Strolling thus up the street, they came between the sixth and seventh cross streets, opposite to a German tavern, and finding a number of their fellow-countrymen there, they stopped. But these had been some time in America, and so soon as they heard that the four men were new-comers, they set up such a lamentation about bad times, and want of money, that the settlers felt quite hot and uncomfortable.

It is true, that at first they would not give in to these complaints, for what Dr. Normann had told them about the country sounded quite different, but at last, staggered by the testimony of so many bystanders, doubts began to arise in their minds, and the shoemaker said,—rather faint-heartedly, however—

"If one can earn a dollar a day at work, I should think that one might live upon it."

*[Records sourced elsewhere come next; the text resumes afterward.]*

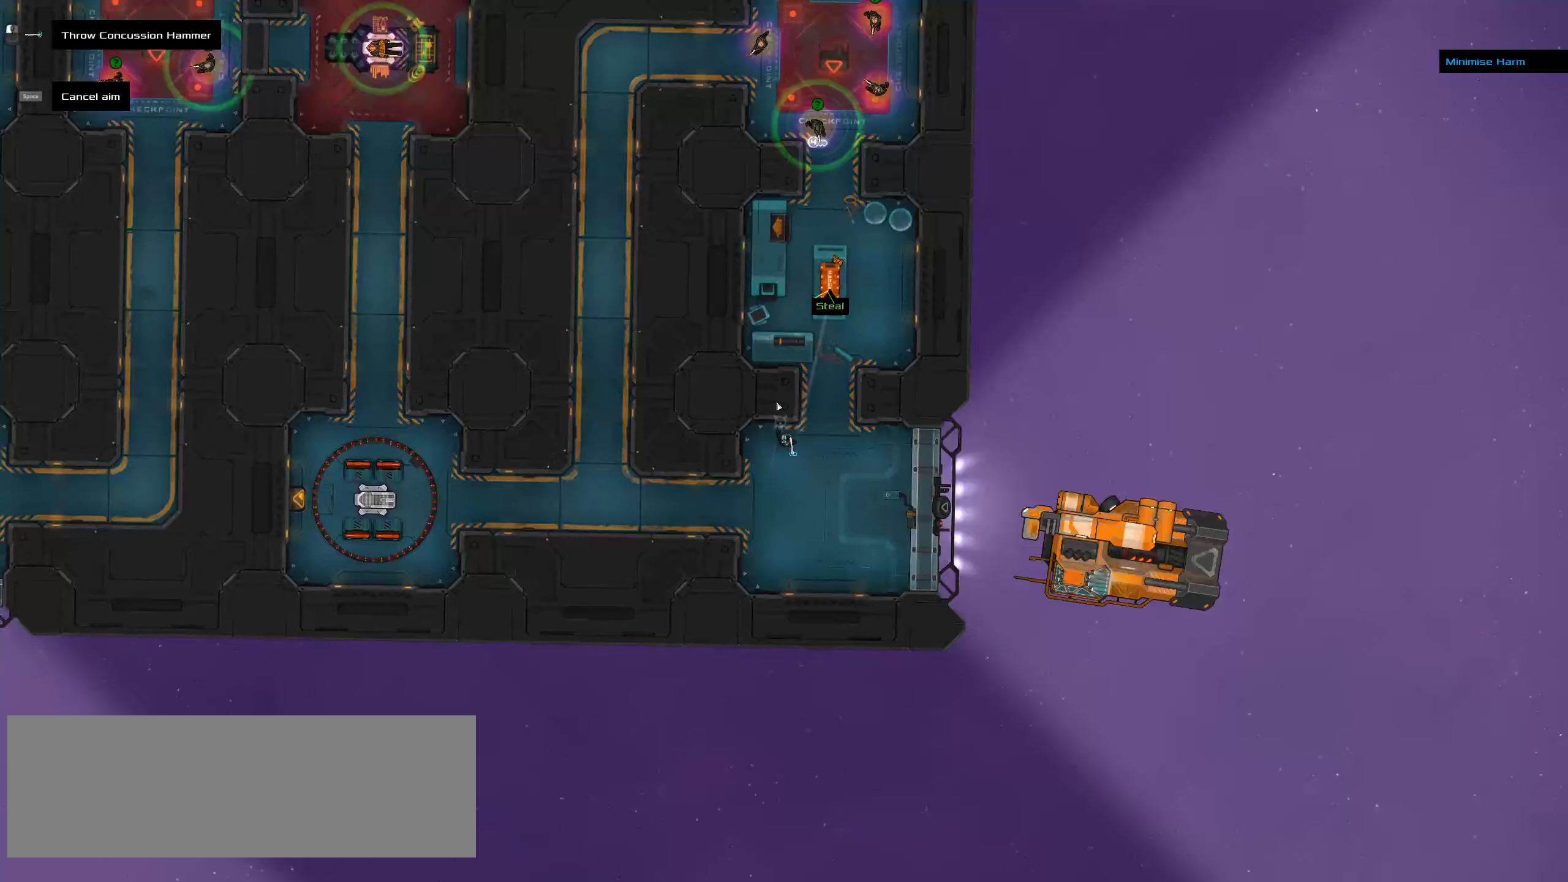
{"keys": [], "mouse": [], "events": [[267, "ctrl", "down"], [500, "ctrl", "up"]]}
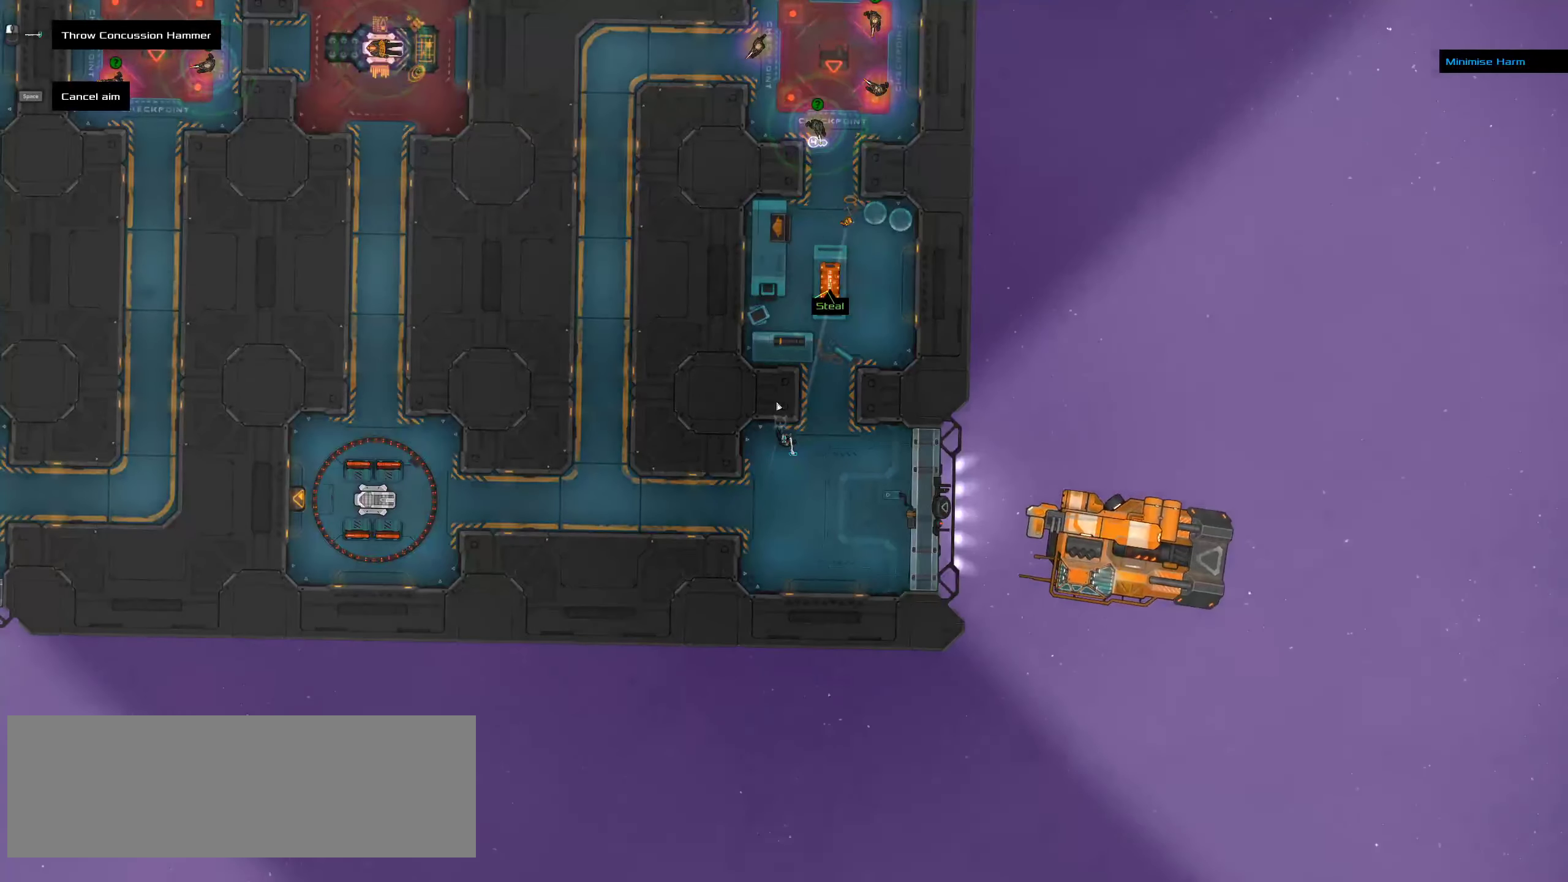
{"keys": [], "mouse": [], "events": [[217, "ctrl", "down"], [400, "ctrl", "up"]]}
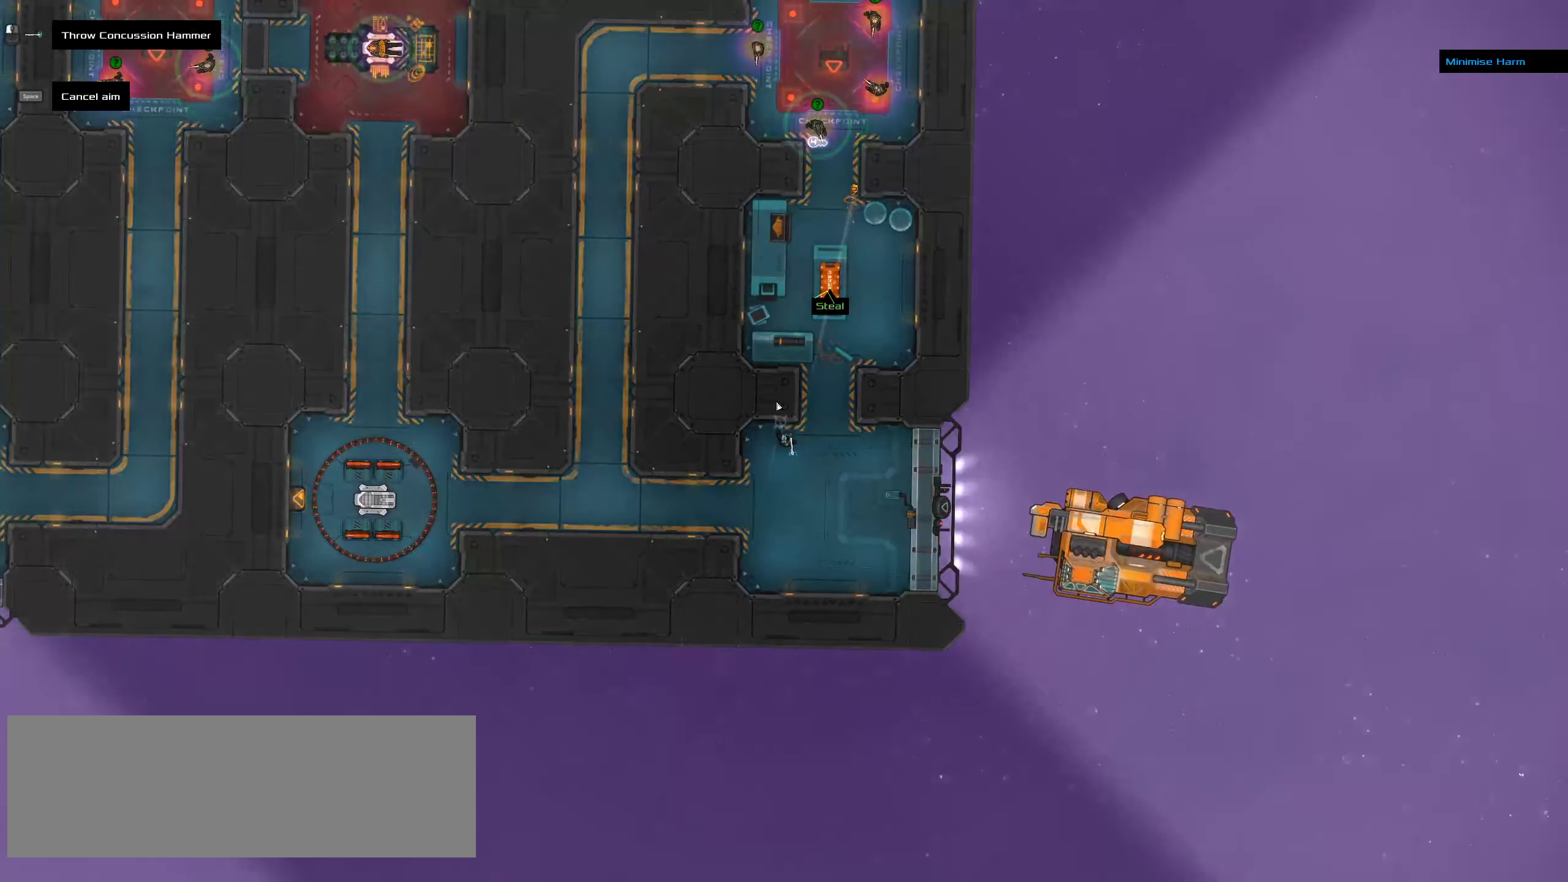
{"keys": [], "mouse": [], "events": [[100, "ctrl", "down"], [284, "ctrl", "up"]]}
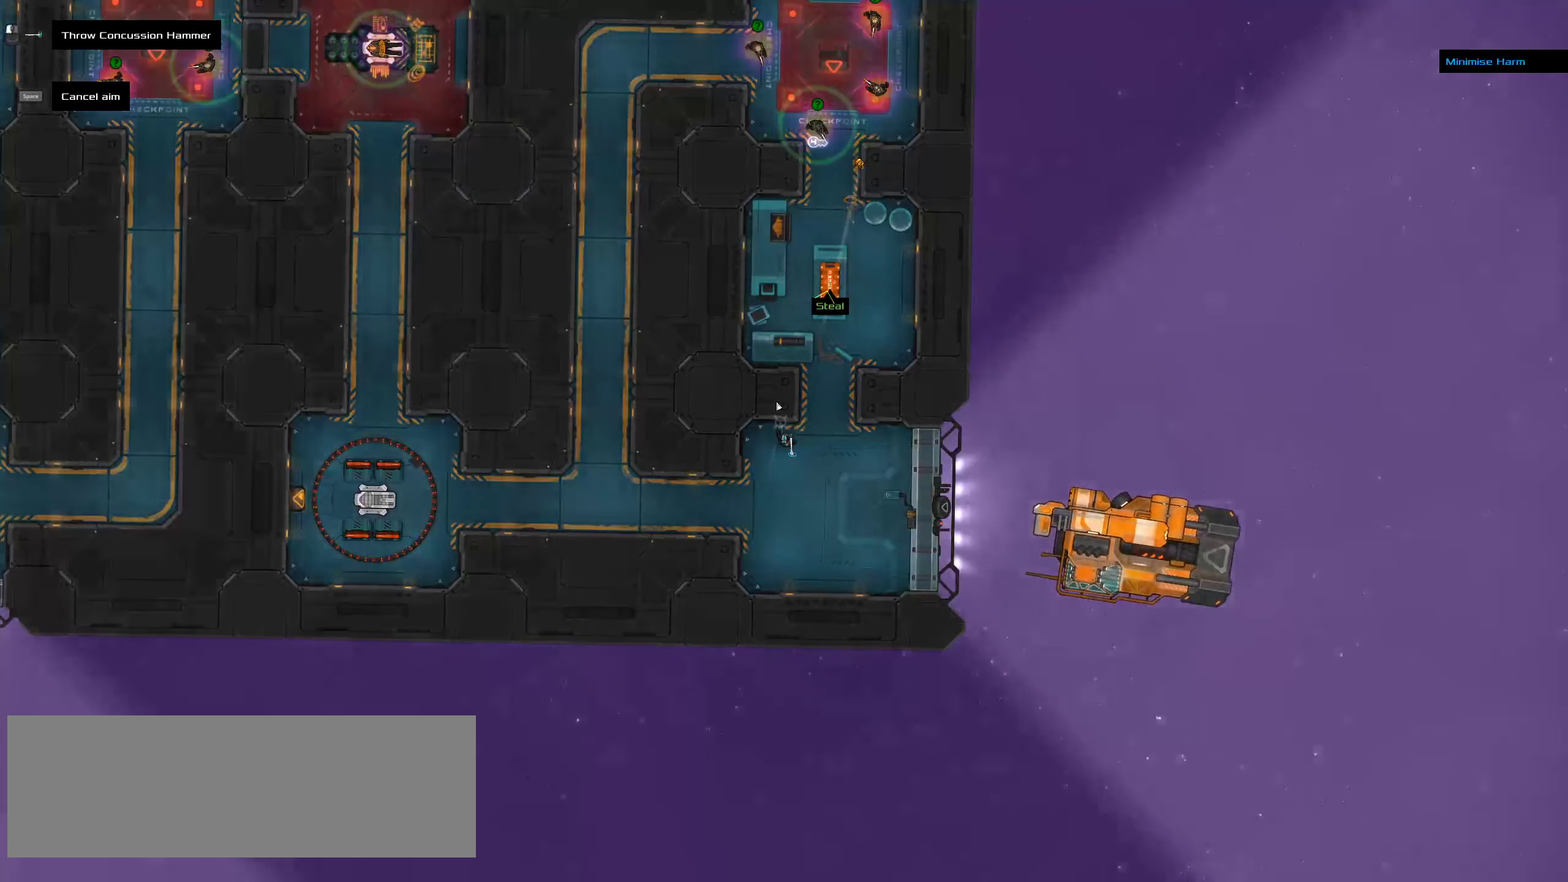
{"keys": [], "mouse": [], "events": [[67, "ctrl", "down"], [234, "ctrl", "up"]]}
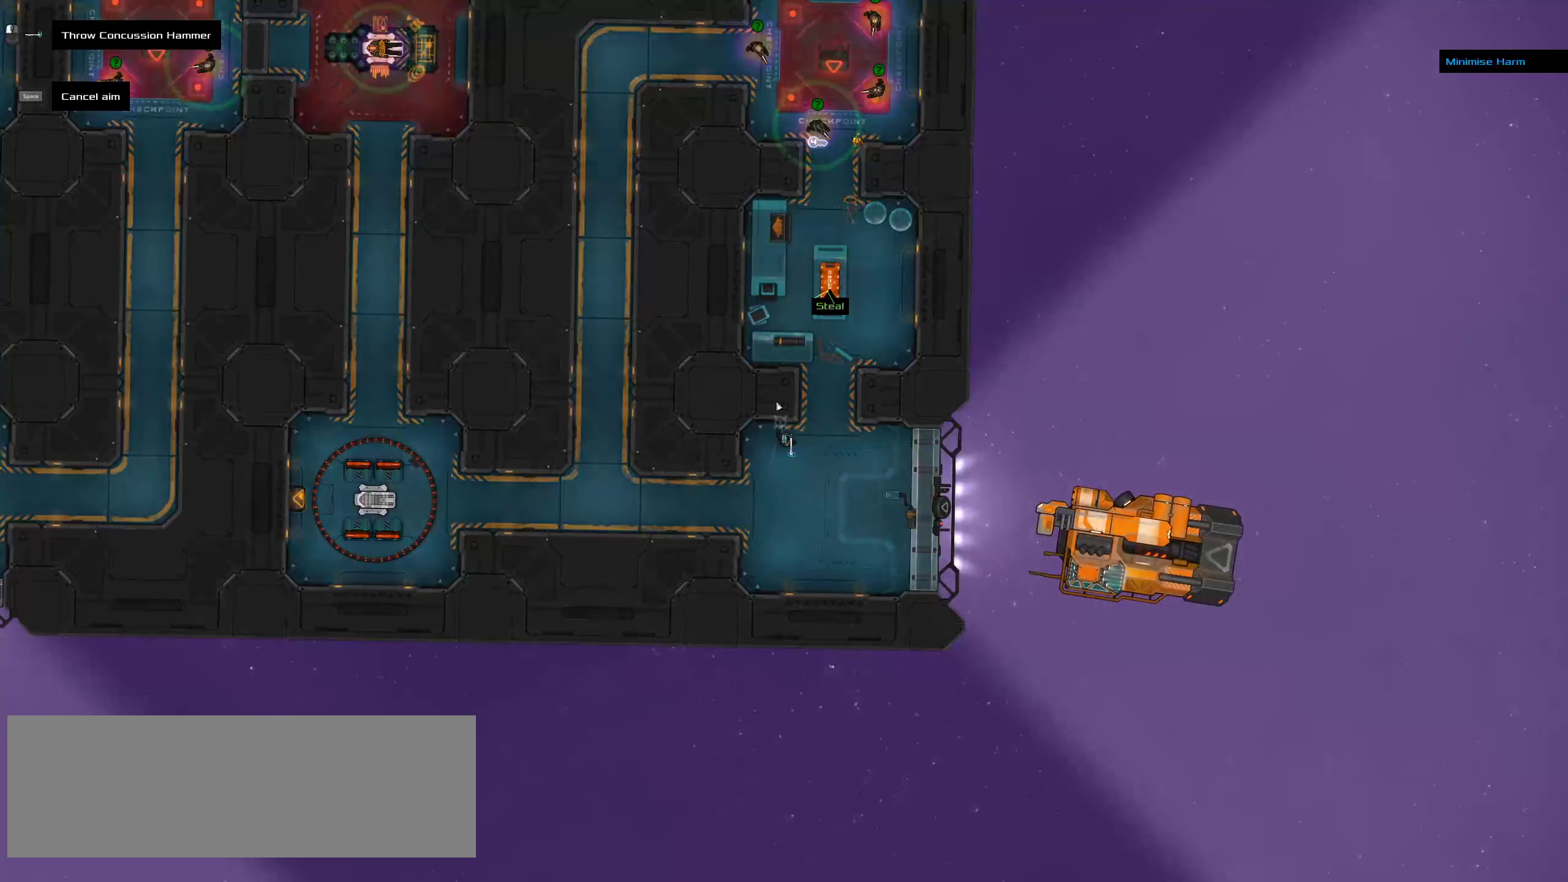
{"keys": [], "mouse": [], "events": [[134, "ctrl", "down"], [300, "ctrl", "up"]]}
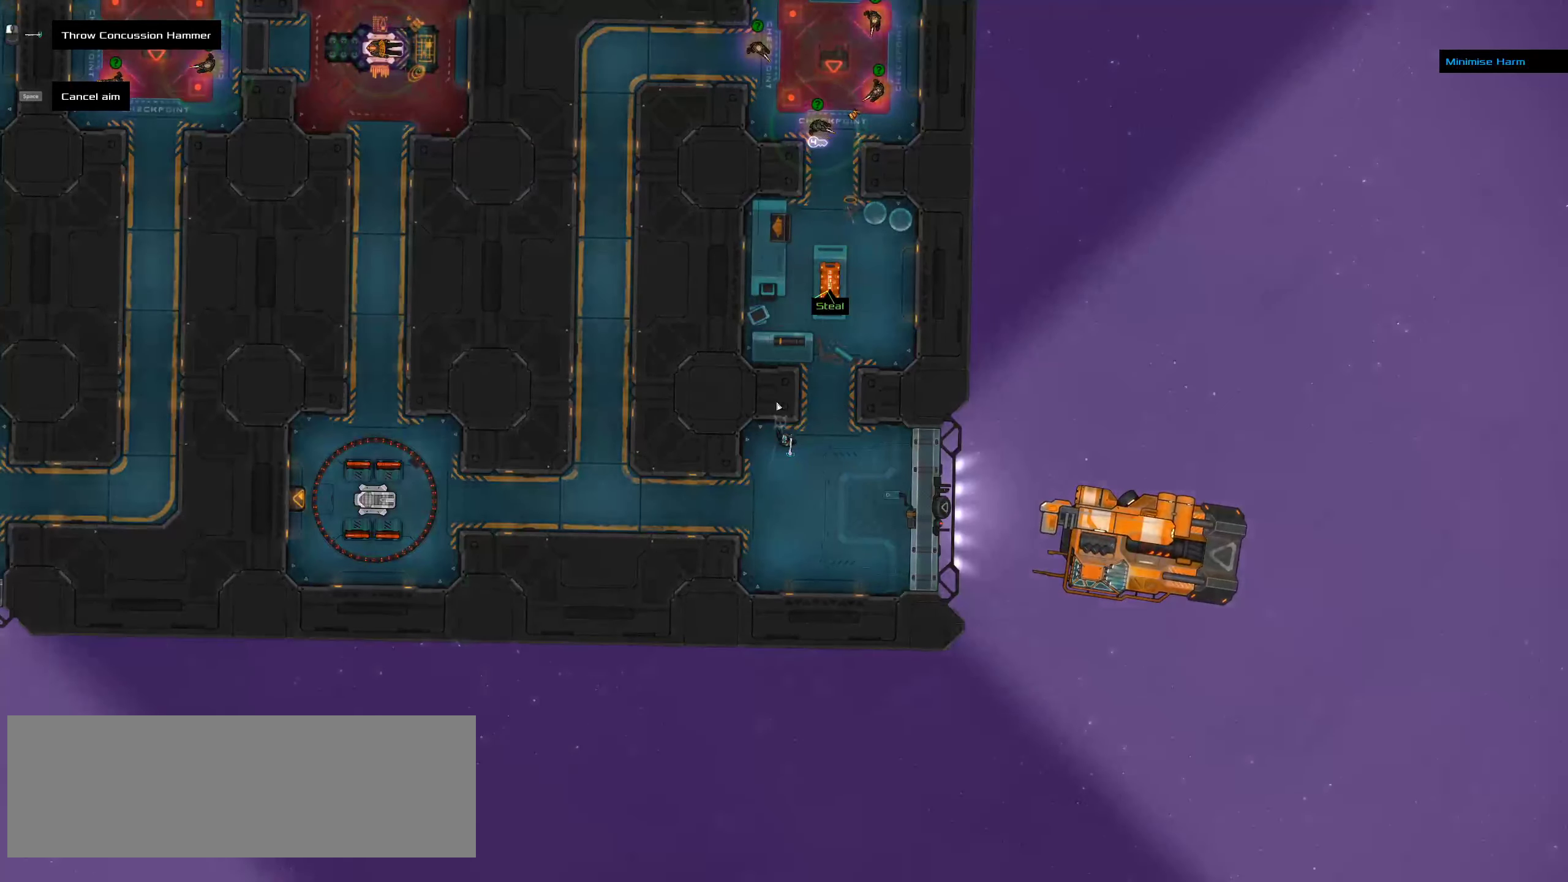
{"keys": [], "mouse": [], "events": [[334, "ctrl", "down"], [434, "ctrl", "up"]]}
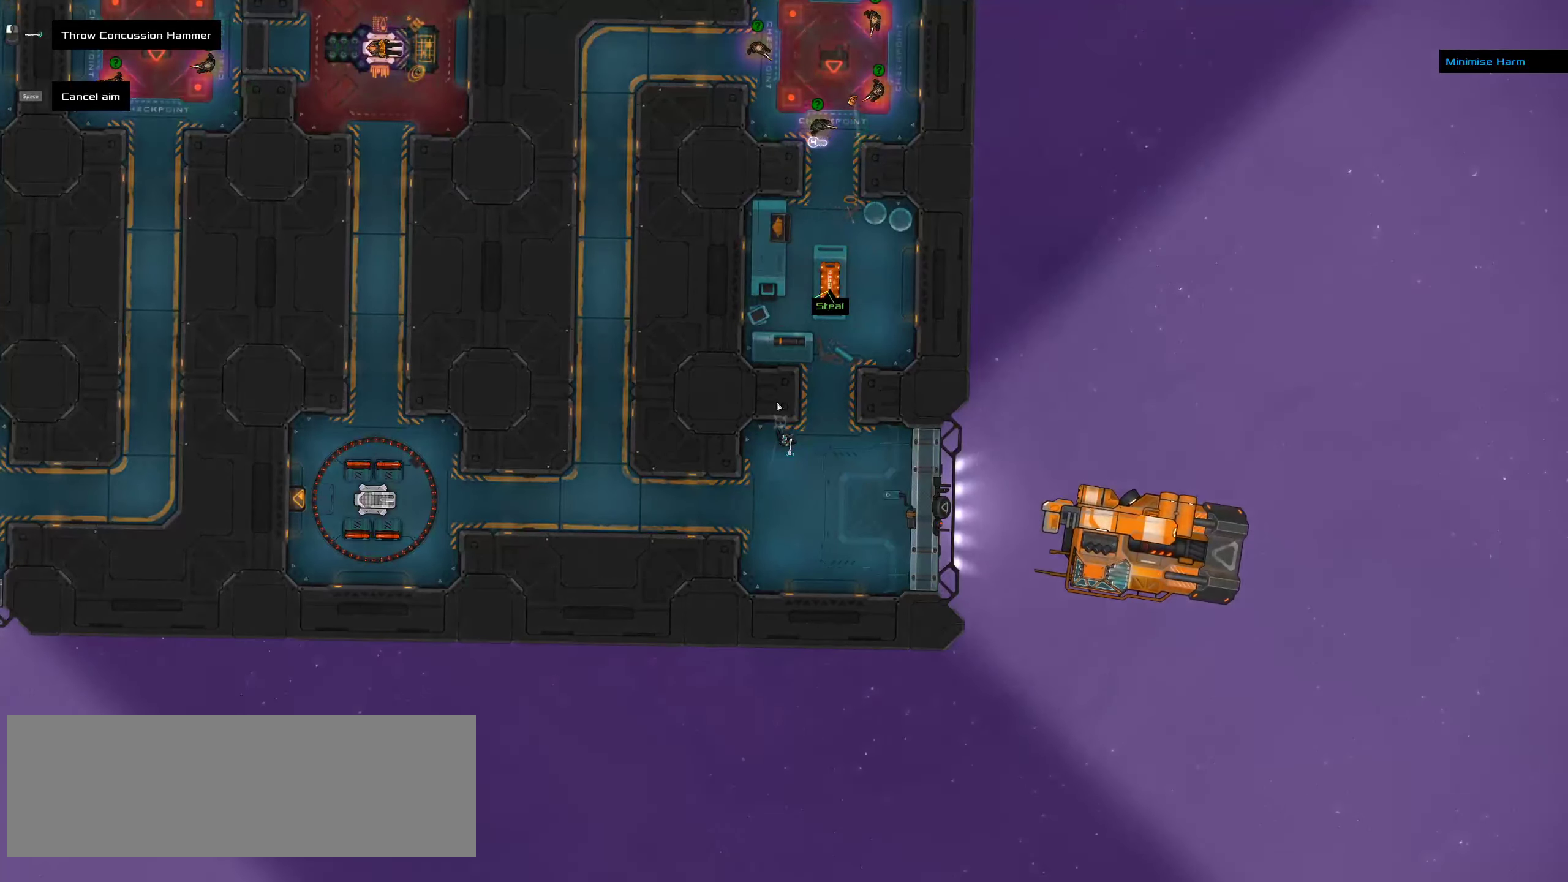
{"keys": [], "mouse": [], "events": [[67, "space", "down"], [150, "space", "up"]]}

"Yes, if one could get it," replied an old Hanoverian peasant, who, rather ragged, and with pale cheeks, was sitting on a bench before the house, nodding hard with his head at the same time. "But they scarcely pay one twenty-five dollars a month during the harvest, and after that, poor devils may get on again as best they can. They offered me and my two sons six dollars a month; the two boys were obliged to accept it, but I was taken ill, and am eating up nearly all they earn."

"Are they making no railroads, no canals, hereabouts? There's always plenty of money when they are going on."

"Half a dollar a day, and on wet days they don't work. Payments are made monthly in paper money, and if one afterwards loses the fourth part only, one must think one's self lucky."

"But handicraftsmen are well paid here, are they not?" asked the tailor.